George Cruikshank’s Vision of a Gin-Crazed Britain

By Kameron Harrison

A ragged and intoxicated family stands beneath a large archway drinking gin.

George Cruikshank’s 1833 sketch and etching titled, “Pillars of a Ginshop” features the artist’s gruesome account of alcohol’s effect on 19th-century British families. The sketch depicts a family of four–mother, father, son, and daughter–slouched beneath the pillars of a great archway, beyond which lurk ominous and curiously devilish figures partly veiled by smoke. 

Cruikshank’s sketch emphasizes the family’s descent into disarray standing beneath the ginshop’s pillars. The figures of the mother and father are entranced by the cups of gin in their grasp. Their faces are twisted into a slight madness or agitation that leaves them stagnant, nonfunctional. The crazed dependence of the mother and father demonstrate the artist’s interpretation of the behavioral and physical effects of consuming gin. 

“Pillars of a Ginshop,” is one of many George Cruikshank illustrations inspired by the temperance movement, a cause he supported following a lifetime of heavy drinking. After shifting his focus towards temperance, George Cruikshank considers the consequences of submitting to the temptations of alcohol. Beneath the prominent figures of the drunk mother and father stand what could be considered the most disturbing effect of the family’s alcoholic indulgence.

At the side of the mother crouches the daughter, who shields her face with her hands, conveying sadness and distress. At the side of the father stands the son, shoeless, hands in pockets, sketched with an expression of fear and helplessness. George Cruikshank imagines alcohol as an evil which destroys not only individual lives but all lives within the family unit. 

Aside from the wretched family directly beneath the ginshop’s pillars, what lurks beyond the archway offers an interesting depiction of alcohol’s production, or the business of selling alcohol to the public. If we imagine that “The Pillars of a Ginshop” exposes the foundation of alcohol production in 19th-century Britain, the sketch suggests that such a business is built upon the destruction of a dependent and wayward public.

However, the figures beyond the archway indicate the family’s helplessness to resist such temptation. Beyond the archway of the ginshop’s pillars, George Cruikshank illuminates the figures of production that make alcohol accessible–figures that operate behind the smoke and shadows of an industrialized city. 

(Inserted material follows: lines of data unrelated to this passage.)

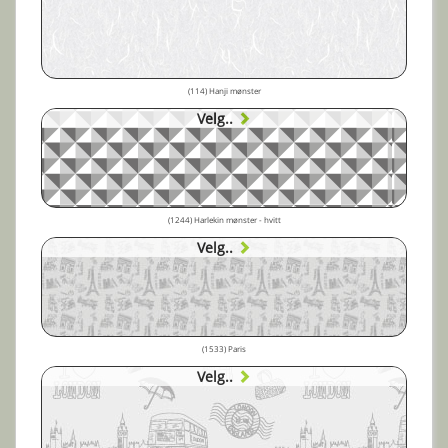
(114) Hanji mønster
Velg..
(1244) Harlekin mønster - hvitt
Velg..
(1533) Paris
Velg..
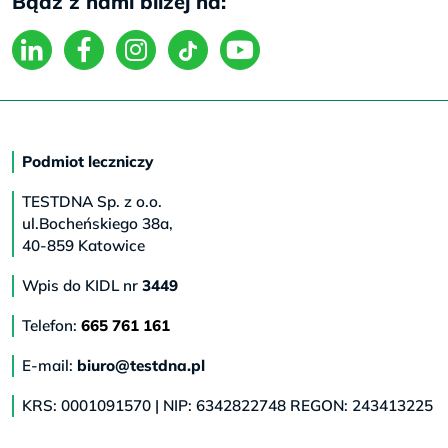
Bądź z nami bliżej na:
Podmiot leczniczy
TESTDNA Sp. z o.o.
ul.Bocheńskiego 38a,
40-859 Katowice
Wpis do KIDL nr
3449
Telefon:
665 761 161
E-mail:
biuro@testdna.pl
KRS: 0001091570 | NIP: 6342822748 REGON: 243413225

Behind the drunken mother is sketched a dark figure kneeling in front of a large gin barrel which, interestingly, has a face of its own. The dark figure looks over its shoulder past the smoke and shadows towards the family, while its body remains oriented towards the personified barrel. The features of the dark figure include a long and narrow face, pointy ears, two horns which protrude from the forehead, large black eyes, and a sharp smile. 

“Pillars of a Ginshop” is a sketched representation of lower-class Britain’s depravity resulting from their addiction to a product made by the devil himself. Cruikshank constructs a destructive image of Britain reminiscent of Williams Hogarth’s depiction of poor gin-addict families in his famous 1751 work titled, “Gin Lane.”

A large mass of intoxicated people displaying chaos such as a woman dropping her baby, a crowd of people placing a naked woman into a coffin, and a man fighting a dog over a bone.

George Cruikshank embodies a Hogarthian vision of suffering, decay, and evil influence in “Pillars of a Ginshop,” while simultaneously inventing additional creative insight into the forces of production responsible for destroying susceptible citizens. 

Such a devilish portrait of gin’s production displays the strength of the substance’s influence over the people of Britain while, interestingly, absolving alcoholic British families from blame. George Cruikshank plays into many of the same artistic themes found within Hogarth’s “Gin Lane,” but succeeds at expanding more direct objectives of temperance art by peering behind the veil of production that encourages the mass consumption of gin.